The technology between face detection and face recognition is wide apart, however these two term cause a lot of confusion. Face detection only works by capturing image of a person walking through well-positioned area and camera, then storing those faces in searchable database. Face recognition works by gathering the stored images and comparing it against known faces in a database. As you can see, this is two-step process. Standalone system does not have the processing power required to handle both face detection and recognition at the same time.
Nowadays the face detection is becoming common with some DVRs or NVRs system cameras. As the cameras resolutions and pixel density improve, many devices will come with face detection and many other IVS features. Standalone DVRs and NVRs will not have face recognition built-in to the core system, as this technology is still many generation away. However face detection can be a useful feature in certain situations. A well-positioned and well-angled camera in front of an entrance can capture people’s face and store them locally in a searchable database. This feature can be very handy if your security system is set to send alerts on your phone, hence when someone comes in the recorder with send a snapshot of his face to your phone.

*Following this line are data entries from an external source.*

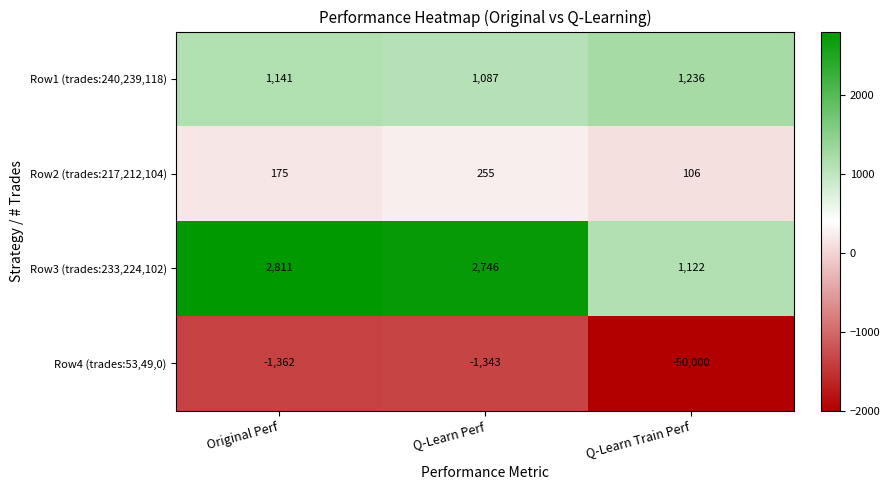

Which series has the widest spread of values?

Row4 (trades:53,49,0)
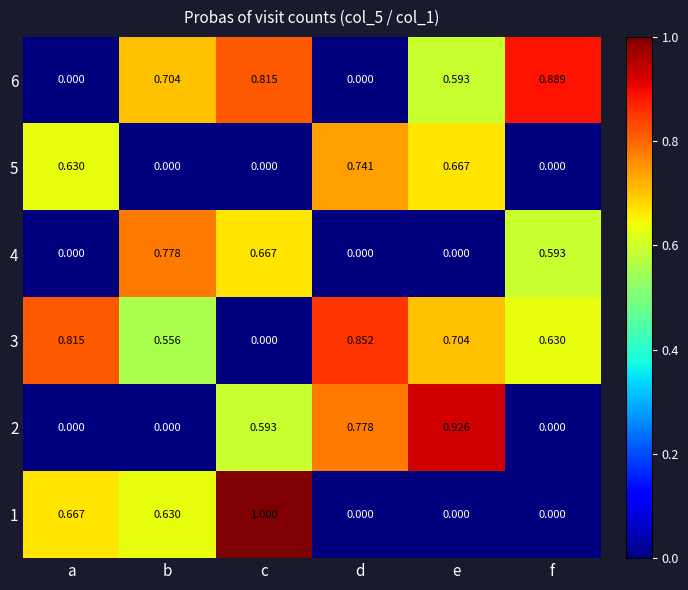

At which category does the chart reach its peak across all series?

c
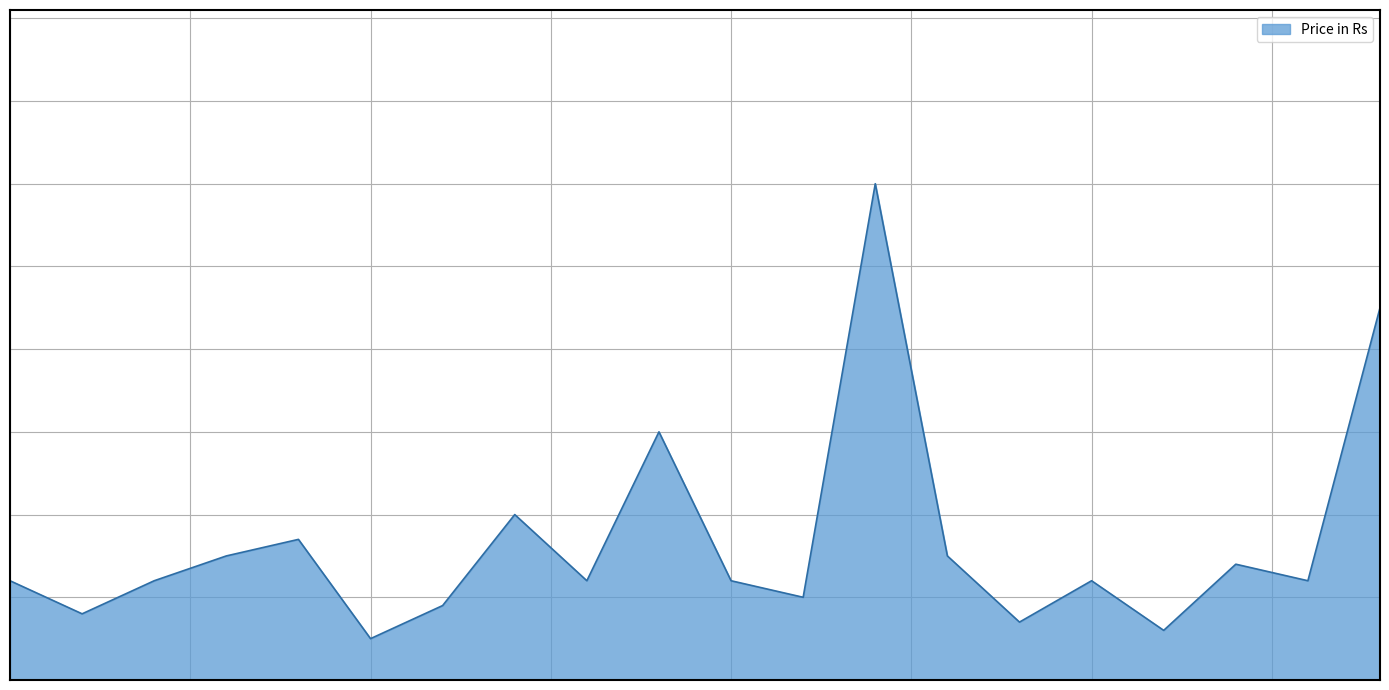

Rank the categories by value from highest to lowest.

Ginger, Soybeans, Red Chillies, Bean, BitterGourd, SnakeGuard, Potato, Carrot, Brinjal, LadyFinger, ClusterBeans, Onion, Mango, Beetroot, Pallari, Pumpkin, Tomotto ottu, Radish, Cabbage, Bottlegourd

Some face recognition algorithms identify facial features by extracting landmarks, or features, from an image of the subject’s face. For example, an algorithm may analyze the relative position, size, and/or shape of the eyes, nose, cheekbones, and jaw. These features are then used to search for other images with matching features. Other algorithms normalize a gallery of face images and then compress the face data, only saving the data in the image that is useful for face recognition. A probe image is then compared with the face data. Recognition algorithms can be divided into two main approaches, geometric, which looks at distinguishing features, or photometric, which is a statistical approach that distills an image into values and compares the values with templates to eliminate variances.
Popular recognition algorithms include principal component analysis using eigenfaces, linear discriminant analysis, elastic bunch graph matching using the Fisherface algorithm, the hidden Markov model, the multilinear subspace learning using tensor representation, and the neuronal motivated dynamic link matching.
A newly emerging trend, claimed to achieve improved accuracy, is three-dimensional face recognition. This technique uses 3D sensors to capture information about the shape of a face. This information is then used to identify distinctive features on the surface of a face, such as the contour of the eye sockets, nose, and chin. One advantage of 3D face recognition is that it is not affected by changes in lighting like other techniques. It can also identify a face from a range of viewing angles, including a profile view.